ZVec handles metric type conversion through the `ProximaEngineHelper::convert_to_engine_index_param()` method in [`engine_helper.hpp`](https://github.com/alibaba/zvec/blob/main/engine_helper.hpp). This utility maps ZVec's internal `MetricType` enumerations—such as `MetricType::L2`, `MetricType::IP`, and `MetricType::Cosine`—to Proxima's `core_interface::MetricType` equivalents including `kL2sq`, ensuring the underlying Proxima index uses the correct distance calculation algorithm.

### Can ZVec use vector search engines other than Proxima?

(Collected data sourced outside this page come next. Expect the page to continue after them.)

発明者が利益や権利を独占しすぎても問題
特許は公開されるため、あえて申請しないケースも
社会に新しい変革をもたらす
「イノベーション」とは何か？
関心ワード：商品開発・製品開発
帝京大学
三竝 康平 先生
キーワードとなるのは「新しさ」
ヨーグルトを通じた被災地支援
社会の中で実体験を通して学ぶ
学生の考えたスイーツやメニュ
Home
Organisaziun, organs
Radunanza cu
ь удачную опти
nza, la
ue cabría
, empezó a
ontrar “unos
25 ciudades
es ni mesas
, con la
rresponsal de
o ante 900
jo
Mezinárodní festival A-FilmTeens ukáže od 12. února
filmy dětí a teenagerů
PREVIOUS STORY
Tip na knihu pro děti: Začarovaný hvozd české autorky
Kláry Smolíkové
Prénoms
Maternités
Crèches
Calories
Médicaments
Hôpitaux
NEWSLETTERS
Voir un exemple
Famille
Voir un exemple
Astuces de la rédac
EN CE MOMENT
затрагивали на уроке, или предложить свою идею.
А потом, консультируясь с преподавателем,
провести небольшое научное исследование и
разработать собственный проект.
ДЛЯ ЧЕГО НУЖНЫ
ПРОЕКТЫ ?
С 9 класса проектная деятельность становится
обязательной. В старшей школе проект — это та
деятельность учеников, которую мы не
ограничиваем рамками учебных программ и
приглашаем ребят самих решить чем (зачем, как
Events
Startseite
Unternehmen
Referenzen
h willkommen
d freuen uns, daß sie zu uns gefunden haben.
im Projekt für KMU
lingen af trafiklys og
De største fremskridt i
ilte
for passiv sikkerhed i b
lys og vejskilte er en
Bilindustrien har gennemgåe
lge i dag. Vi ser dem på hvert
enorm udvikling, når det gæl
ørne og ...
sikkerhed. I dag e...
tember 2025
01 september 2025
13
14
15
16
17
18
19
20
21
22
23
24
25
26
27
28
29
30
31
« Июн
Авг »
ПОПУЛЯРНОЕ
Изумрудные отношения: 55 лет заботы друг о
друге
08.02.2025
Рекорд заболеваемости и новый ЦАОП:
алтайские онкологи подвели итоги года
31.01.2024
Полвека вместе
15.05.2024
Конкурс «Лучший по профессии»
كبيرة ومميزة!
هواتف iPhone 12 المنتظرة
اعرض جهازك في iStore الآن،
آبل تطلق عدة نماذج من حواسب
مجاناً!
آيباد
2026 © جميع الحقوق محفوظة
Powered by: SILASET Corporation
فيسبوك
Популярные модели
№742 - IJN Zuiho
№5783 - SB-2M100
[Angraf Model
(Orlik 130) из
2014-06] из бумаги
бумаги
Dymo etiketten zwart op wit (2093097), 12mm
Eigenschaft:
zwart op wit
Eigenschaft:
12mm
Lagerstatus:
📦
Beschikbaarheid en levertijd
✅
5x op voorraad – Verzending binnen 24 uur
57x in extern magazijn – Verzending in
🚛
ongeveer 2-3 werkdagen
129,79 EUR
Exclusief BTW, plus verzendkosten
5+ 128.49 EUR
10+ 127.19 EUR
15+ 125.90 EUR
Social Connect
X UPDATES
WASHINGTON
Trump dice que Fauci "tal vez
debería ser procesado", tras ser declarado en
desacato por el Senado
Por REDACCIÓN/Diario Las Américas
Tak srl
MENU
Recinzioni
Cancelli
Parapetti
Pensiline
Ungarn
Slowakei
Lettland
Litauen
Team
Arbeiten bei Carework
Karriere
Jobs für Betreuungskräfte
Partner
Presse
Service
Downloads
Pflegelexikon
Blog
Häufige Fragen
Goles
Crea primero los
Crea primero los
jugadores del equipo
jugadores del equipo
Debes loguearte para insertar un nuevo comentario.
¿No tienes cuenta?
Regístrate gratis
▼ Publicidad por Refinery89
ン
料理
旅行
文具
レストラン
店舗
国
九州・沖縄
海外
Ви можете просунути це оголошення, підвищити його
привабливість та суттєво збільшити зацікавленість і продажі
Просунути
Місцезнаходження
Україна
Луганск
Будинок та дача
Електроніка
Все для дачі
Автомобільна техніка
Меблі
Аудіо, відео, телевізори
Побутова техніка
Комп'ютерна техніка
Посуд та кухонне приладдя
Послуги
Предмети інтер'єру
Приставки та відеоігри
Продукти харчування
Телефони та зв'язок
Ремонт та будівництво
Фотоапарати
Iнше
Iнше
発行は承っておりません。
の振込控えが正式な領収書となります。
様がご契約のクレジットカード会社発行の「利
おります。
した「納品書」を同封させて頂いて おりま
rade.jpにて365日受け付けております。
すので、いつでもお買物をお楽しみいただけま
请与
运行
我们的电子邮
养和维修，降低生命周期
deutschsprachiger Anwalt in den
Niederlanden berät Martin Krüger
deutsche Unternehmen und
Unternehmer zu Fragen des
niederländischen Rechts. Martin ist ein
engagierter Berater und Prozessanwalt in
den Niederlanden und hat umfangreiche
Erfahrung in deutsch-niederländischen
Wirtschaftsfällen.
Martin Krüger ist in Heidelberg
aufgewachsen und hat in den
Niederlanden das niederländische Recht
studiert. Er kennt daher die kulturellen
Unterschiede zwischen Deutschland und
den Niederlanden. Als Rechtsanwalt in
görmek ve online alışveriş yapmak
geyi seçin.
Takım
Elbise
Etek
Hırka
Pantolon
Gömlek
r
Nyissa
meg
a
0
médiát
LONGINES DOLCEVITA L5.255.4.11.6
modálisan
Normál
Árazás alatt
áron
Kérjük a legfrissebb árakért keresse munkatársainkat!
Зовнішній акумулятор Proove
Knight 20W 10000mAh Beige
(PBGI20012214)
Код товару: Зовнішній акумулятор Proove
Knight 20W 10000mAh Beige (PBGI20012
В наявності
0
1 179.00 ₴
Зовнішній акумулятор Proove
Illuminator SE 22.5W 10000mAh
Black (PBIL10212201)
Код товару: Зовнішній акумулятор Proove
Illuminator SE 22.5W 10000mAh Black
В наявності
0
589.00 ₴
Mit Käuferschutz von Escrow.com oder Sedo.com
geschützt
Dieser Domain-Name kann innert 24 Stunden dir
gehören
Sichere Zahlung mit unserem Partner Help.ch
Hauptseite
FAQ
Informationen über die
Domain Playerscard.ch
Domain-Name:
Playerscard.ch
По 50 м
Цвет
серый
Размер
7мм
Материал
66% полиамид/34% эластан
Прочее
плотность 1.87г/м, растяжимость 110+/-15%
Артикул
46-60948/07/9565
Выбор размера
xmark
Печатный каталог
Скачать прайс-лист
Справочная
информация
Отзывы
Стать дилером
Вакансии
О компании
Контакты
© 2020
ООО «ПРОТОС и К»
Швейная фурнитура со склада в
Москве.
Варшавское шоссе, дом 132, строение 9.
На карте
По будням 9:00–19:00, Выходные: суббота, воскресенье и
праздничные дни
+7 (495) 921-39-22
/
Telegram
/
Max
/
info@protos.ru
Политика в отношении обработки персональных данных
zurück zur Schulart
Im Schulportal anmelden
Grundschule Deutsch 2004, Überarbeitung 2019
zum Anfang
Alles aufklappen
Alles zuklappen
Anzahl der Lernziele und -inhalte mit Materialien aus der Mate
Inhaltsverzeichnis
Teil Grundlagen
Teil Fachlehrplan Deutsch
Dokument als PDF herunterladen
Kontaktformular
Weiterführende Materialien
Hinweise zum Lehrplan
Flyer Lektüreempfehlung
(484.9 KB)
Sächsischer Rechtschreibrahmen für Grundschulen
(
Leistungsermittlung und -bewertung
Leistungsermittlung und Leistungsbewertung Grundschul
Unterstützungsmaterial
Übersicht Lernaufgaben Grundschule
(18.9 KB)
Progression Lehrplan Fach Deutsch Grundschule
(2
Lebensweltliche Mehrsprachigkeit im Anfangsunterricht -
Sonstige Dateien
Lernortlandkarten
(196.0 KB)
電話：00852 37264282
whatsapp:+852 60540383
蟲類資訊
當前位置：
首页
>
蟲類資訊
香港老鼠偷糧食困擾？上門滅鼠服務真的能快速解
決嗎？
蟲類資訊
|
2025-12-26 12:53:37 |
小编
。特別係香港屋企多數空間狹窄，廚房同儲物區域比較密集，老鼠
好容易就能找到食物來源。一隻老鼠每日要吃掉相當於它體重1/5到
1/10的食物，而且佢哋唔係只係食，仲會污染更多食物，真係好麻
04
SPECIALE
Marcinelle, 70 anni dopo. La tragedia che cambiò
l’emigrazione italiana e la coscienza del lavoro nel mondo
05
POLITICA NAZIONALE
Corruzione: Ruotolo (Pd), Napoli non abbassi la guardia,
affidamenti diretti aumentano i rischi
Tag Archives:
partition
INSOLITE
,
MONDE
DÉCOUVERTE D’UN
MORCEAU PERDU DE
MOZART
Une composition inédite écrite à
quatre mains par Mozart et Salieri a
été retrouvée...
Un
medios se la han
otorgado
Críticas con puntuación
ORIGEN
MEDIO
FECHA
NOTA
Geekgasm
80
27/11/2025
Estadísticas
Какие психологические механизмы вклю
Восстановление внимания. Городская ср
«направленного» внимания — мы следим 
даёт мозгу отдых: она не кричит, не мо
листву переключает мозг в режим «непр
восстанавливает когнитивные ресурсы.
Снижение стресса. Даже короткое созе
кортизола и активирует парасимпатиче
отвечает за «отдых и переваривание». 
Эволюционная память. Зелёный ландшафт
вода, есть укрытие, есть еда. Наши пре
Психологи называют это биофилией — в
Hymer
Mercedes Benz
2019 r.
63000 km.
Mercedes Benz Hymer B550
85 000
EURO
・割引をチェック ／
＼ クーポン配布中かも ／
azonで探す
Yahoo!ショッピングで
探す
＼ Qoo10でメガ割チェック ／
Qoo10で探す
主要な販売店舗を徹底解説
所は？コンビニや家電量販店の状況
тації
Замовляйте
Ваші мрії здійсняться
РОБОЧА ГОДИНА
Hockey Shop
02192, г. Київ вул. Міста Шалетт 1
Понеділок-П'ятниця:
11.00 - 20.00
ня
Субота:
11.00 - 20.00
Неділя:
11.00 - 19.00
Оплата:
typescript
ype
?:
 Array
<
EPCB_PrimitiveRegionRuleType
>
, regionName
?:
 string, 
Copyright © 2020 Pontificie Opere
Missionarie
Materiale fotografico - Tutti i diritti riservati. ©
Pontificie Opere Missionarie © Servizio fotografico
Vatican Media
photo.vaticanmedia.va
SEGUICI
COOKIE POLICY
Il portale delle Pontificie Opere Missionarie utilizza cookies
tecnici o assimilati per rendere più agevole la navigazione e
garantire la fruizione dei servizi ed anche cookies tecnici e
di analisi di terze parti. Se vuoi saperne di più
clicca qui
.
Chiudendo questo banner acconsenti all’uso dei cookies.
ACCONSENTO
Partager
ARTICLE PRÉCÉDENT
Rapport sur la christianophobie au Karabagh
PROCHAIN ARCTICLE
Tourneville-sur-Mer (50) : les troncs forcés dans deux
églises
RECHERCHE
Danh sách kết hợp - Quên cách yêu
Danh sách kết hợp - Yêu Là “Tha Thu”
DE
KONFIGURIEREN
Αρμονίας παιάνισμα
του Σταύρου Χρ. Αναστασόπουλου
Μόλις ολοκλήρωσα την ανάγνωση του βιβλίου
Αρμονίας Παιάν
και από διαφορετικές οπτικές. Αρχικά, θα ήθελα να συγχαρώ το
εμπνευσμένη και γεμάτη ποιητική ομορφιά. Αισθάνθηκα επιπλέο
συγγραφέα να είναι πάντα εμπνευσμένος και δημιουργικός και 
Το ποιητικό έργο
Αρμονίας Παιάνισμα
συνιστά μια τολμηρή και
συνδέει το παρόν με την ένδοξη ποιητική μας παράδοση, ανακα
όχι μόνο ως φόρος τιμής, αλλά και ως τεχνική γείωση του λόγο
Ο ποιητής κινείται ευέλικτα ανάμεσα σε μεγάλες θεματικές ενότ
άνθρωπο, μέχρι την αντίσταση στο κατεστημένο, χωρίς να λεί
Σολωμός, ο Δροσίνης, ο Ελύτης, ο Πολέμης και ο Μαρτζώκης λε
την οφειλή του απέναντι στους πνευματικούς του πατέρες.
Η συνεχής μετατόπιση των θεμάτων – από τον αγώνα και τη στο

While the `VectorColumnIndexer` constructor accepts an `engine_name` parameter that defaults to `"proxima"`, the current implementation in `vector_column_indexer.cc` specifically checks for this engine name and forwards to `CreateProximaIndex()`. The architecture theoretically supports pluggable engines through this abstraction, but the codebase currently implements full index creation and query functionality only for the Proxima backend.

### What is the role of engine_helper.hpp in the ZVec-Proxima integration?

The [`engine_helper.hpp`](https://github.com/alibaba/zvec/blob/main/engine_helper.hpp) file contains the `ProximaEngineHelper` class, which serves as the **type translation bridge** between ZVec and Proxima. It provides static conversion utilities including `convert_to_engine_index_param()` for mapping schema parameters, `convert_to_engine_vector()` for data format translation, and `convert_to_engine_query_param()` for query translation, ensuring type-safe interoperability between ZVec's domain objects and Proxima's C++ API.